The top anomaly returned by the API is row 775 in the dataset. The description of the anomaly in JSON format includes the overall anomaly score for the row (row_anomaly_score), and the list of eight anomalies of single values or value combinations in that row, sorted by their feature anomaly scores:

{
	"anomaly_row": 775,
	"row_anomaly_score": 1.5853007410460305,
	"anomalies": [
		{
			"type": "single",
			"columns": [
				{
					"column": "Job_Class",
					"value": "unemployed/ unskilled non-resident"
				}
			],
			"anomaly_score": 0.33839424703580895
		},
		{
			"type": "single",
			"columns": [
				{
					"column": "Num_Existing_Credits",
					"value": "3"
				}
			],
			"anomaly_score": 0.3348222860027048
		},
		{
			"type": "single",
			"columns": [
				{
					"column": "Age_Group",
					"value": "65-69"
				}
			],
			"anomaly_score": 0.2409956257260984
		},
		{
			"type": "combination",
			"columns": [
				{
					"column": "Present_Employment_Duration",
					"value": "unemployed"
				},
				{
					"column": "Checking_Account",
					"value": "... >= 200 DM / salary assignments for at least 1 year"
				}
			],
			"anomaly_score": 0.19348424608186734
		},
		{
			"type": "single",
			"columns": [
				{
					"column": "Checking_Account",
					"value": "... >= 200 DM / salary assignments for at least 1 year"
				}
			],
			"anomaly_score": 0.15732947418092894
		},
		{
			"type": "single",
			"columns": [
				{
					"column": "Savings_Account",
					"value": "500 <= ... < 1000 DM"
				}
			],
			"anomaly_score": 0.1224697118525933
		},
		{
			"type": "single",
			"columns": [
				{
					"column": "Present_Employment_Duration",
					"value": "unemployed"
				}
			],
			"anomaly_score": 0.11563592441467033
		},
		{
			"type": "single",
			"columns": [
				{
					"column": "Housing",
					"value": "for free"
				}
			],
			"anomaly_score": 0.10626831248579774
		}
	]
}

In particular, the anomalies list includes two single values which are anomalous by themselves (Present_Employment_Duration = "unemployed" and Checking_Account = "... >= 200 DM / salary assignments for at least 1 year"), but which are also anomalous as a combination:

"type": "combination",
	"columns": [
		{
			"column": "Present_Employment_Duration",
			"value": "unemployed"
		},
		{
			"column": "Checking_Account",
			"value": "... >= 200 DM / salary assignments for at least 1 year"
		}
	],
	"anomaly_score": 0.19348424608186734

This means that not only is each of the values relatively rare in its own column, they are much more rare as a combination. Indeed, out of all the relatively few unemployed credit applicants, it is rare to find applicants that have large sums in their checking account or salary assignments for the last year.

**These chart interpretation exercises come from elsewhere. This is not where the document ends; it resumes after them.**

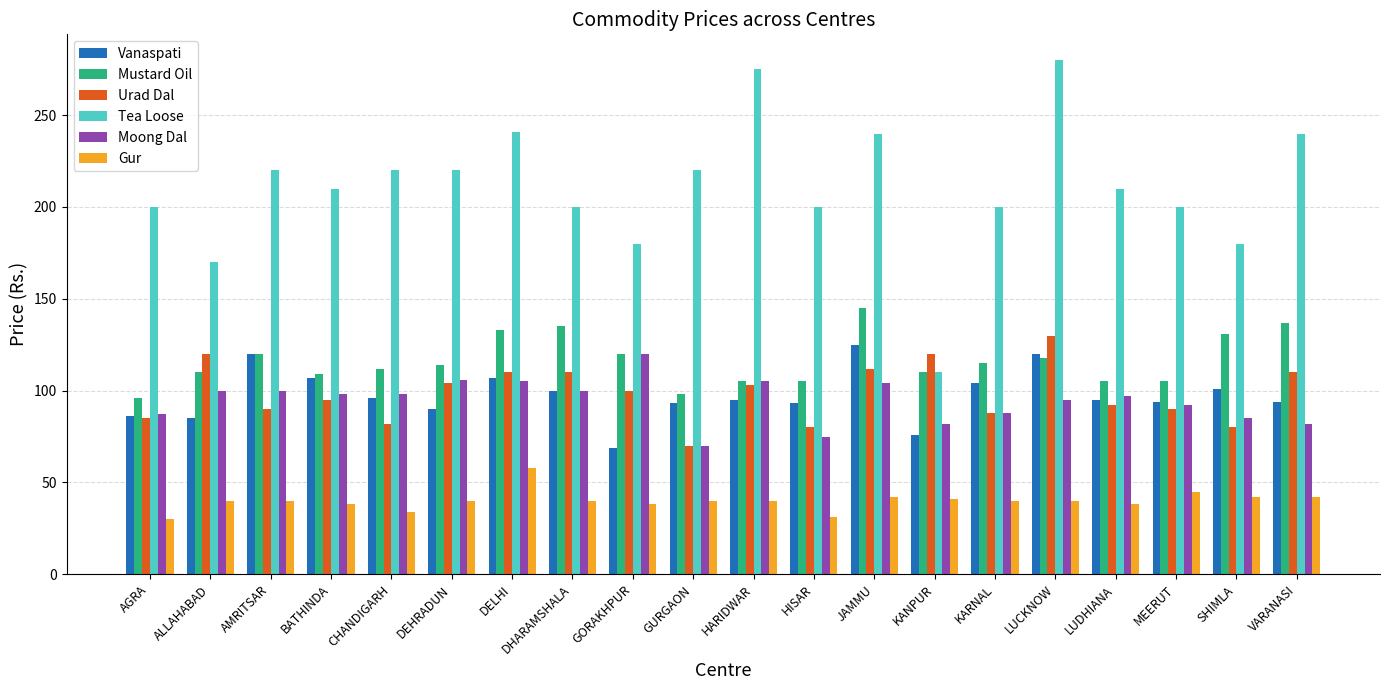

How many series are shown in this chart?

6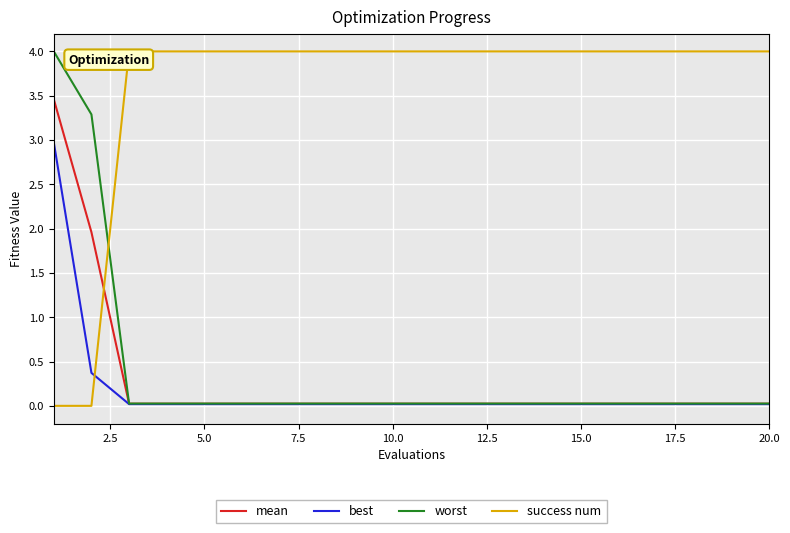

What is the highest value of the best series?

3.0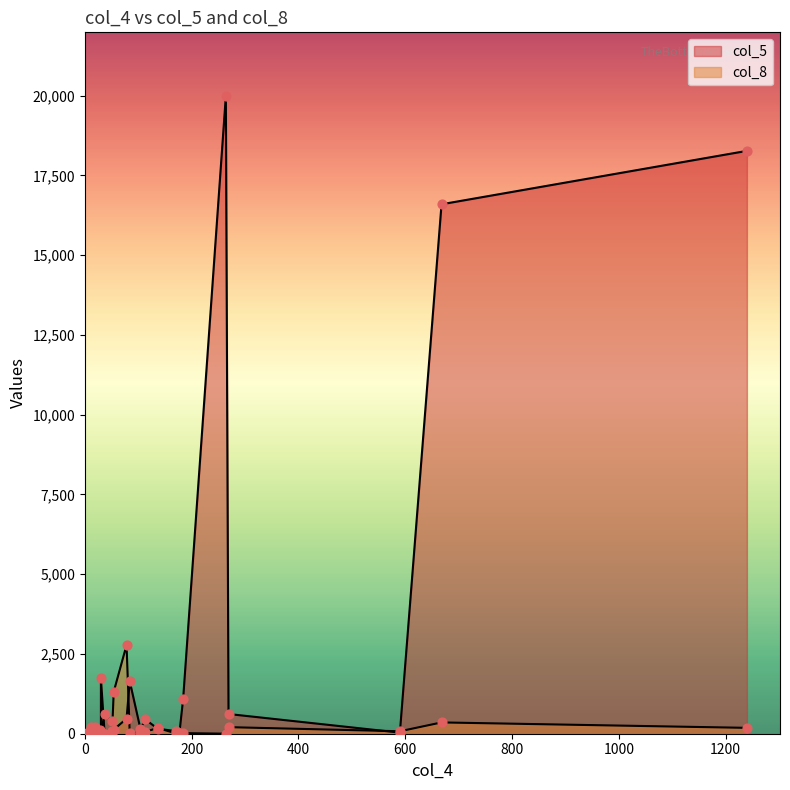

Which series reaches the maximum Y coordinate?

col_5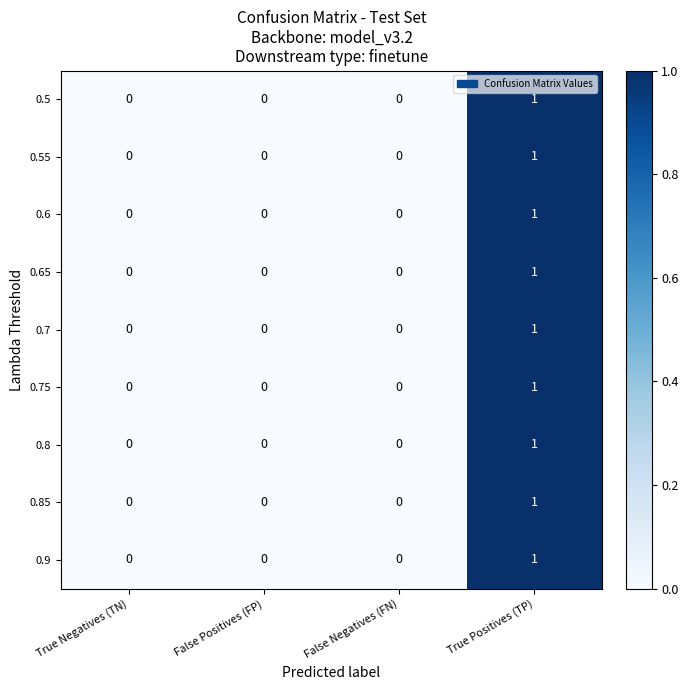

At which category is the sum across all series the highest?

True Positives (TP)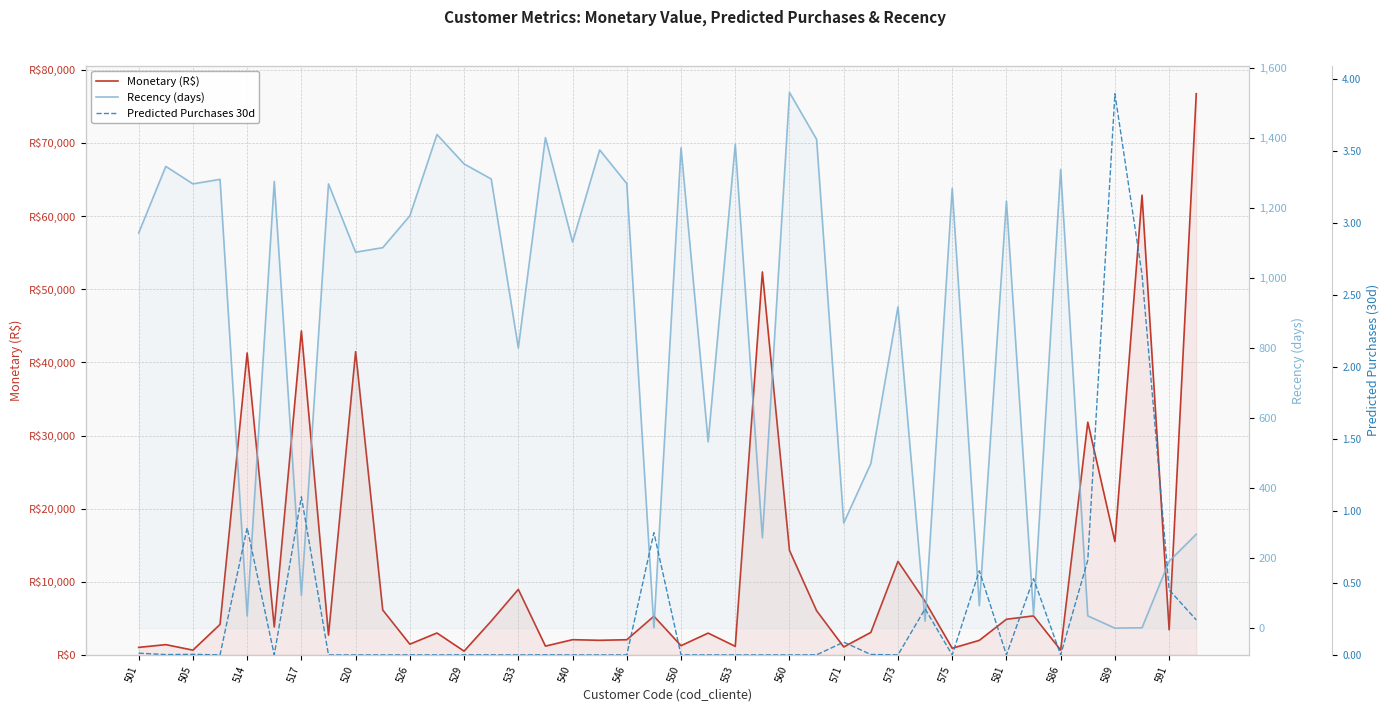

Rank the series at 575 from lowest to highest value.

Predicted Purchases 30d, Monetary (R$), Recency (days)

The anomalies specify the reasons why the overall anomaly of this row is high. The story that emerges is that the applicant is in the age group 65-69 and unemployed (probably retired), and already has three existing credits at the bank, yet has large sums in a checking account and in a savings account at the same bank. A banker assessing credit applications would probably want to investigate such a case to understand why the applicant is seeking more credit. Note that the API found this unusual case without any domain-specific training in banking or credit, and without any prior tagging of attribute values or combinations as unusual.